Publié le 24 septembre 2024 à 19h11. Un litige judiciaire oppose des riverains du quartier de Rathmines à Dublin au conseil municipal, concernant l’autorisation accordée à un collège local de modifier son terrain de rugby sans permis de construire.
- Le tribunal de grande instance a réservé son jugement dans cette affaire.
- Les résidents estiment que le projet de réaménagement nécessite une évaluation d’impact environnemental.
- Le conseil municipal et l’école contestent ces allégations, affirmant que le projet entre dans le cadre des exemptions de planification.
Des habitants de Kenilworth Square à Dublin contestent devant la justice la décision du Conseil municipal de Dublin d’autoriser le St Mary’s College à transformer son terrain de rugby sans procédure d’appel d’offres. Le projet prévoit le remplacement de la pelouse existante par un revêtement synthétique, une réorientation des terrains et l’installation de clôtures.

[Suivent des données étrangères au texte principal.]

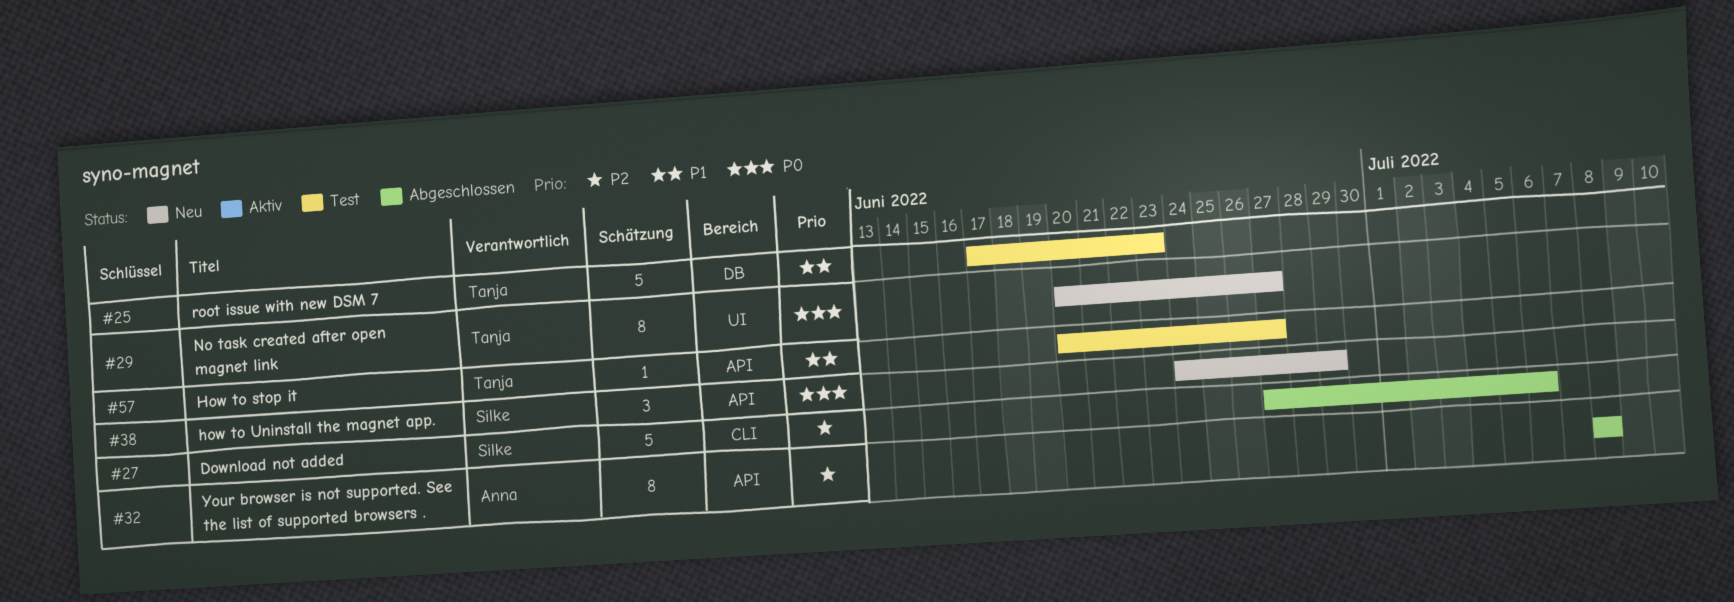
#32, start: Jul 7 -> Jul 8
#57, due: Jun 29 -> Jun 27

En août 2024, le conseil municipal avait accordé au collège une dérogation de planification pour ces travaux. Cette décision a immédiatement suscité l’opposition du groupe de campagne local Protect Kenilworth Square et de Martin Joyce, un riverain, qui ont saisi la justice en demandant l’annulation de cette autorisation.
Les plaignants soutiennent que l’ampleur des travaux dépasse le cadre des exemptions de planification et que le conseil municipal n’a pas suffisamment pris en compte les conséquences environnementales du projet. Ils soulignent notamment l’importance historique et architecturale de Kenilworth Square, où 86 des 88 maisons sont classées monuments historiques.
Lors de l’audience de mercredi devant le juge David Nolan, l’avocat des résidents, Tom Flynn, a insisté sur le caractère « très important » des interventions prévues sur l’environnement existant. Il a mis en avant la nécessité de réaliser des excavations « majeures » (d’une profondeur d’environ 430 mm) à l’aide d’engins lourds. Selon lui, les exemptions de planification sont destinées à des aménagements de faible envergure.
« L’ampleur, le volume et la portée des travaux nécessaires au remplacement complet du terrain en herbe sortent du cadre envisagé par les réglementations d’exemption de planification. »
Tom Flynn, avocat des résidents
M. Flynn a également critiqué l’absence d’évaluation d’impact environnemental pour un projet de cette ampleur, situé à proximité immédiate de bâtiments protégés. Il a reproché au conseil municipal de ne pas avoir justifié sa conclusion selon laquelle le développement n’aurait pas d’impact significatif sur l’environnement.
Stephen Dodd, avocat du conseil municipal, a qualifié les arguments des résidents de « spéculatifs » et « hors de propos ». Il a affirmé que le projet relevait clairement des réglementations d’exemption. Jarlath Fitzsimons, avocat du St Mary’s College, a renchéri en soulignant que les résidents devraient « lire dans le règlement une formulation qui n’existe tout simplement pas » pour faire valoir leur point de vue.
Le conseil municipal estime que le projet se limite à une modification des installations scolaires existantes et ne constitue pas un « développement urbain » nécessitant une déclaration d’impact environnemental.
Le juge Nolan a remercié les parties et a annoncé qu’il rendrait sa décision ultérieurement.